*** Opening of Input for this task ***

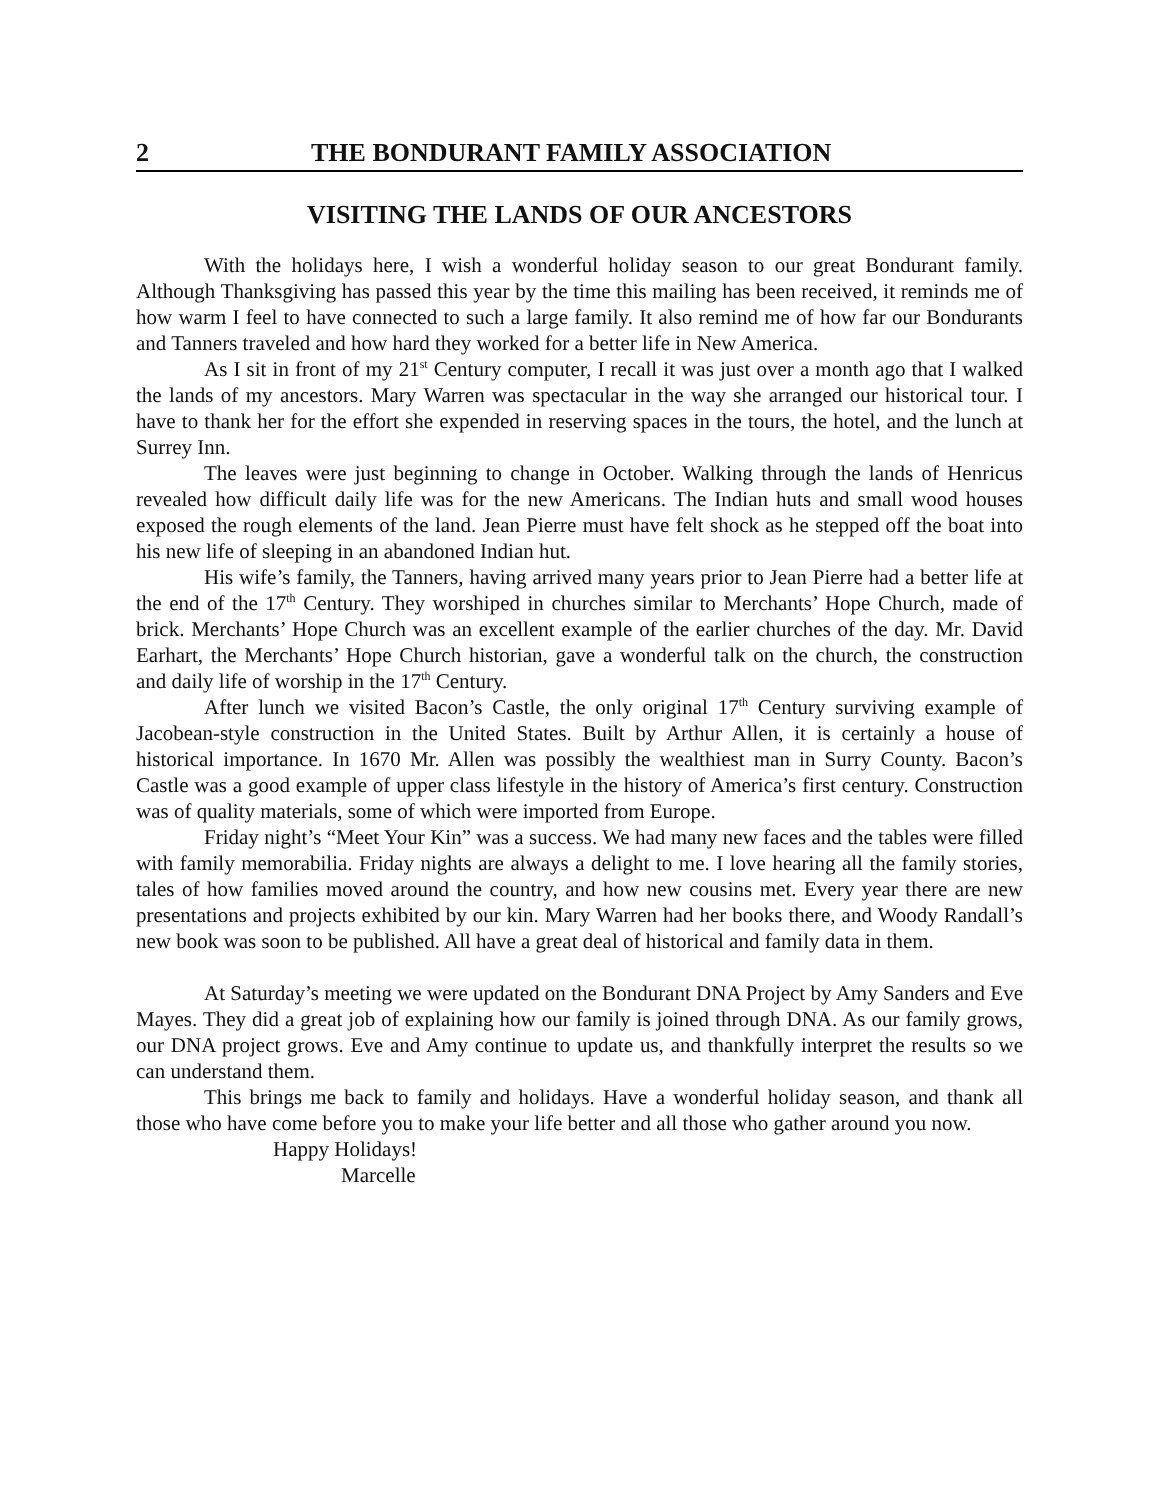2 THE BONDURANT FAMILY ASSOCIATION
VISITING THE LANDS OF OUR ANCESTORS
With the holidays here, I wish a wonderful holiday season to our great Bondurant family. Although Thanksgiving has passed this year by the time this mailing has been received, it reminds me of how warm I feel to have connected to such a large family. It also remind me of how far our Bondurants and Tanners traveled and how hard they worked for a better life in New America.
As I sit in front of my 21<sup>st</sup> Century computer, I recall it was just over a month ago that I walked the lands of my ancestors. Mary Warren was spectacular in the way she arranged our historical tour. I have to thank her for the effort she expended in reserving spaces in the tours, the hotel, and the lunch at Surrey Inn.
The leaves were just beginning to change in October. Walking through the lands of Henricus revealed how difficult daily life was for the new Americans. The Indian huts and small wood houses exposed the rough elements of the land. Jean Pierre must have felt shock as he stepped off the boat into his new life of sleeping in an abandoned Indian hut.
His wife’s family, the Tanners, having arrived many years prior to Jean Pierre had a better life at the end of the 17<sup>th</sup> Century. They worshiped in churches similar to Merchants’ Hope Church, made of brick. Merchants’ Hope Church was an excellent example of the earlier churches of the day. Mr. David Earhart, the Merchants’ Hope Church historian, gave a wonderful talk on the church, the construction and daily life of worship in the 17<sup>th</sup> Century.
After lunch we visited Bacon’s Castle, the only original 17<sup>th</sup> Century surviving example of Jacobean-style construction in the United States. Built by Arthur Allen, it is certainly a house of historical importance. In 1670 Mr. Allen was possibly the wealthiest man in Surry County. Bacon’s Castle was a good example of upper class lifestyle in the history of America’s first century. Construction was of quality materials, some of which were imported from Europe.
Friday night’s “Meet Your Kin” was a success. We had many new faces and the tables were filled with family memorabilia. Friday nights are always a delight to me. I love hearing all the family stories, tales of how families moved around the country, and how new cousins met. Every year there are new presentations and projects exhibited by our kin. Mary Warren had her books there, and Woody Randall’s new book was soon to be published. All have a great deal of historical and family data in them.
At Saturday’s meeting we were updated on the Bondurant DNA Project by Amy Sanders and Eve Mayes. They did a great job of explaining how our family is joined through DNA. As our family grows, our DNA project grows. Eve and Amy continue to update us, and thankfully interpret the results so we can understand them.
This brings me back to family and holidays. Have a wonderful holiday season, and thank all those who have come before you to make your life better and all those who gather around you now.
Happy Holidays!
Marcelle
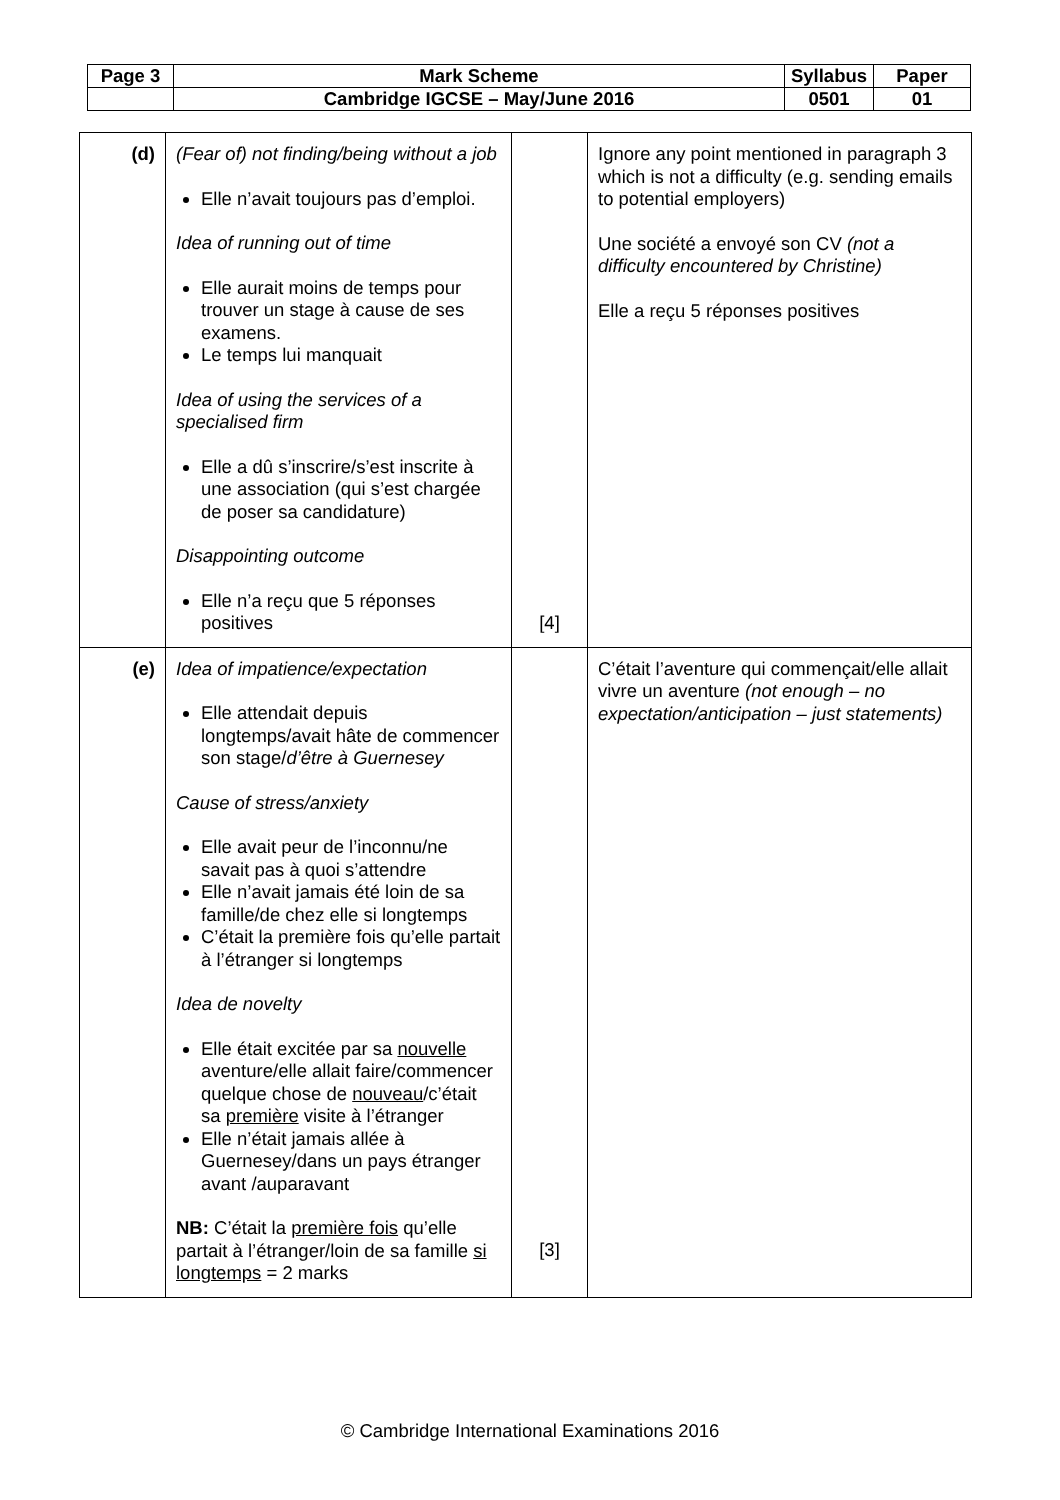| Page 3 | Mark Scheme | Syllabus | Paper |
| | Cambridge IGCSE – May/June 2016 | 0501 | 01 |
| (d) | (Fear of) not finding/being without a job Elle n’avait toujours pas d’emploi. Idea of running out of time Elle aurait moins de temps pour trouver un stage à cause de ses examens. Le temps lui manquait Idea of using the services of a specialised firm Elle a dû s’inscrire/s’est inscrite à une association (qui s’est chargée de poser sa candidature) Disappointing outcome Elle n’a reçu que 5 réponses positives | [4] | Ignore any point mentioned in paragraph 3 which is not a difficulty (e.g. sending emails to potential employers) Une société a envoyé son CV (not a difficulty encountered by Christine) Elle a reçu 5 réponses positives |
| (e) | Idea of impatience/expectation Elle attendait depuis longtemps/avait hâte de commencer son stage/ d’être à Guernesey Cause of stress/anxiety Elle avait peur de l’inconnu/ne savait pas à quoi s’attendre Elle n’avait jamais été loin de sa famille/de chez elle si longtemps C’était la première fois qu’elle partait à l’étranger si longtemps Idea de novelty Elle était excitée par sa nouvelle aventure/elle allait faire/commencer quelque chose de nouveau /c’était sa première visite à l’étranger Elle n’était jamais allée à Guernesey/dans un pays étranger avant /auparavant NB: C’était la première fois qu’elle partait à l’étranger/loin de sa famille si longtemps = 2 marks | [3] | C’était l’aventure qui commençait/elle allait vivre un aventure (not enough – no expectation/anticipation – just statements) |
© Cambridge International Examinations 2016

*** Close of Input for this task ***

▸ **Aim of the task**:
When a line of the material holds "season", count it once, and then give the final number alone.

▸ **Answer box**:
2